Single Nucleotide Variation Between Subtypes

Simple nucleotide variants were compared between subtypes using the GenVisR R package (Skidmore et al., 2016). Genes with the top 10 mutation frequencies were displayed in a waterfall plot. According to the results of the waterfall plot, the difference between the mRNA levels of mutant and wild-type Speckle-type POZ Protein (SPOP) was evaluated. Then, the mRNA levels of SPOP in different subtypes were compared by Wilcoxon’s test.

Differences in Copy Number Alterations, TMPRSS2–ERG Fusion, and Androgen Receptor Scores Between Subtypes

To explore the difference in CNAs between subtypes, genes with significant differences in copy number between subtypes were identified by chi-squared tests. Among these genes, RND3 was differentially expressed between the subtypes, as determined by a Wilcoxon test. The type and frequency of CNAs in RND3 were explored. Furthermore, the relationship between CNA types and mRNA expression levels of RND3 were evaluated by the Wilcoxon test.

Data from The Tumor Fusion Gene Data Portal database (https://www.tumorfusions.org/) were used to analyze the difference in TMPRSS2–ERG fusion gene expression between the subtypes (Yoshihara et al., 2015). Finally, the androgen receptor (AR) score in each subtype was compared by the Wilcoxon test. AR scores were obtained from the cBioPortal database (Cancer Genome Atlas Research Network, 2015).

Immune Cells in the Tumor Microenvironment in Each Subtype

RNA-seq data in TPM format were uploaded to CIBERSORTx6 (Newman et al., 2019) to evaluate the infiltration of 22 types of immune cells in the tumor microenvironment. The abundances of these immune cells were compared between subtypes using a violin plot and the Wilcoxon test. Furthermore, survival curves were generated for these cells. The p-values for the survival analysis were calculated by a Cox regression and log-rank test using the survival R package (Therneau and Lumley, 2014).

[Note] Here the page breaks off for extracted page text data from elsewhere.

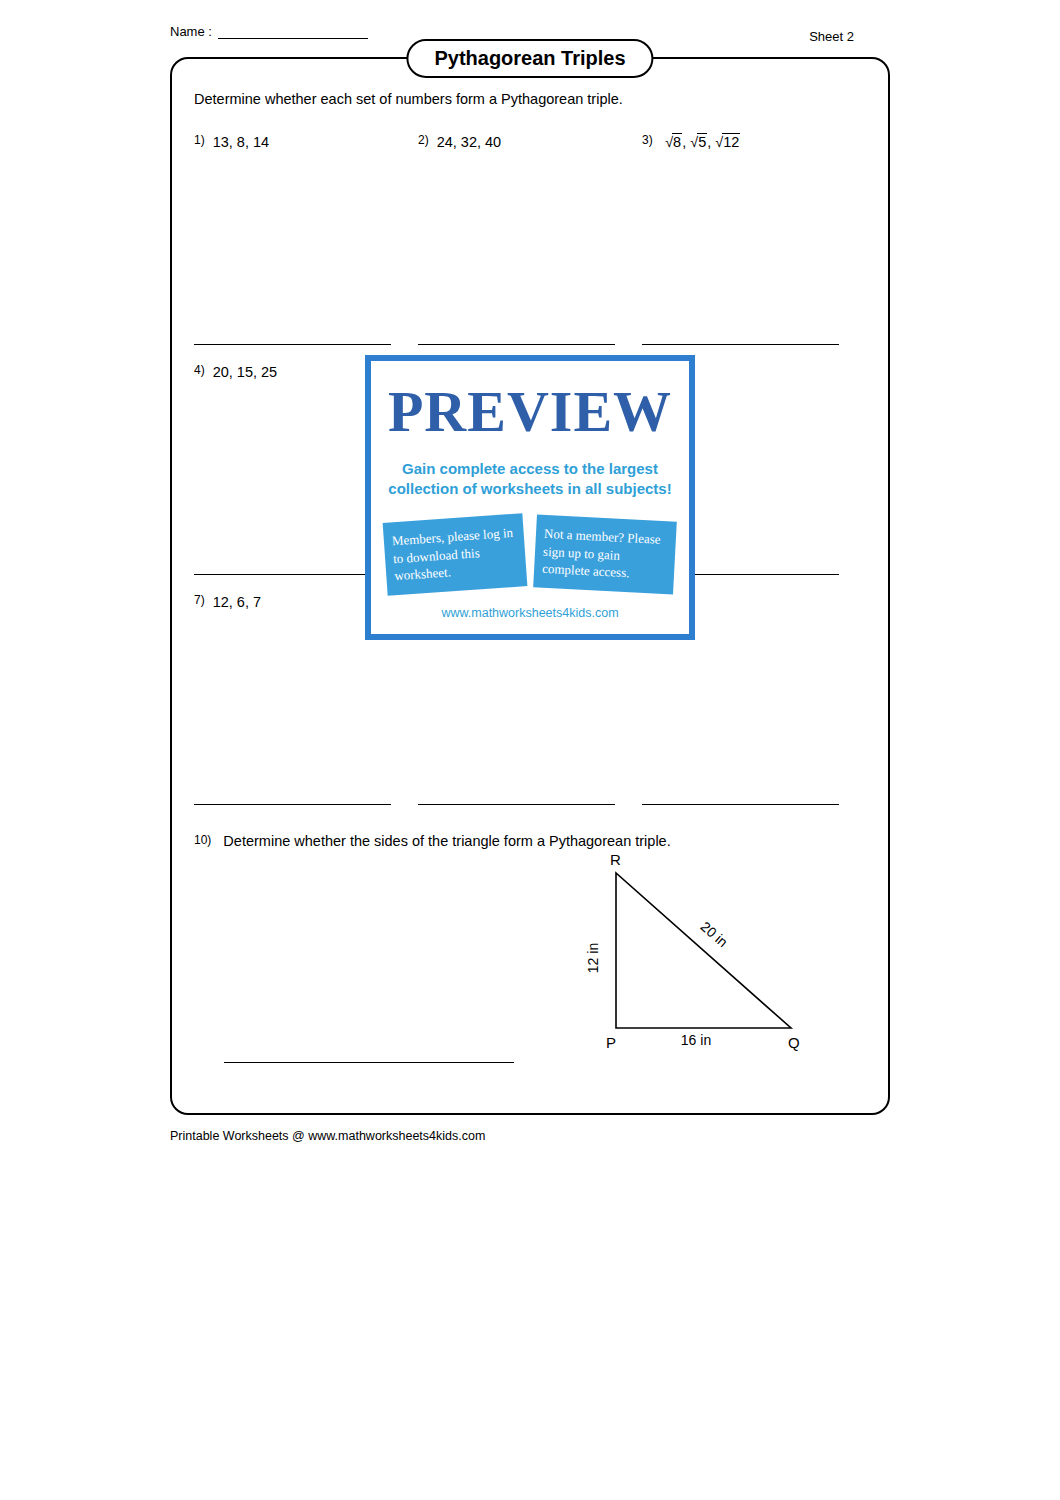Name :
Sheet 2
Pythagorean Triples
Determine whether each set of numbers form a Pythagorean triple.
1) 13, 8, 14
2) 24, 32, 40
3) √8, √5, √12
4) 20, 15, 25
, 9, 12
7) 12, 6, 7
√4, √11
10) Determine whether the sides of the triangle form a Pythagorean triple.
R P Q 12 in 16 in 20 in
Printable Worksheets @ www.mathworksheets4kids.com
PREVIEW
Gain complete access to the largest
collection of worksheets in all subjects!
Members, please log in to download this worksheet.
Not a member? Please sign up to gain complete access.
www.mathworksheets4kids.com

Functional Enrichment Analysis of Subtypes

Fold change values for gene expression differences between the subtypes were used as the ranks in a gene set enrichment analysis (GSEA). To obtain fold changes, HTSeq-Counts were analyzed using the DESeq2 R package (Love et al., 2014). The hallmark gene set downloaded from the Molecular Signatures Database9 v7.17 was used as the reference gene list in the GSEA (Subramanian et al., 2005; Liberzon et al., 2011). Finally, the GSEA was completed using the clusterProfiler R package (Yu et al., 2012).

Furthermore, expression levels of genes that were crucial for PCa were compared between the subtypes by Wilcoxon tests.

Weighted Correlation Network Analysis of Subtypes

A weighted correlation network analysis (WGCNA) could be used find phenotype-associated gene modules (Langfelder and Horvath, 2008; Li et al., 2019). Therefore, TPM values from RNA-seq data were used as the input for a WGCNA. Eight was the soft power threshold to construct a network that simultaneously satisfied a scale-free topology and high connectivity. Pearson correlation coefficients for the relationships between phenotypes and gene modules were determined. The phenotypes included PSA (prostate-specific antigen), Gleason score, and the subtypes. The gene module most closely associated with the high-risk phenotypes was identified. Differentially expressed genes (DEGs) between PCa and normal prostate tissues in the selected gene module were identified. The conditions for DEGs were logarithmic fold changes (| LFCs|) > 1 and p < 0.05. Then, survival-associated genes were screened from the DEGs by Cox regression and log-rank tests. Finally, genes for LASSO were filtered out.

Identification of a Risk Signature in the Training Set

Before training, 477 patients were randomly divided into a training set and internal validation set using the caret R package (Kuhn, 2008). Information for patients in the training set is provided in Supplementary Table 1 and information for the internal validation set is provided in Supplementary Table 2. LASSO regression was used to construct a single signature for predicting prognosis with high performance (Svane et al., 2018). LASSO regression was applied to the training set; during the selection of genes, the C-index after 10-fold cross-validation reflected the effect of different screening strategies. Genes with the maximal C-index values were selected for the prognostic signature using the glmnet R package (Engebretsen and Bohlin, 2019) with the following parameter settings: family = Cox, type.measure = C, parallel = TRUE, with default settings for other parameters. Furthermore, the difference in the risk score between subtypes identified and the relationship between the risk score and survival were evaluated. Comparisons were performed using the Wilcoxon test.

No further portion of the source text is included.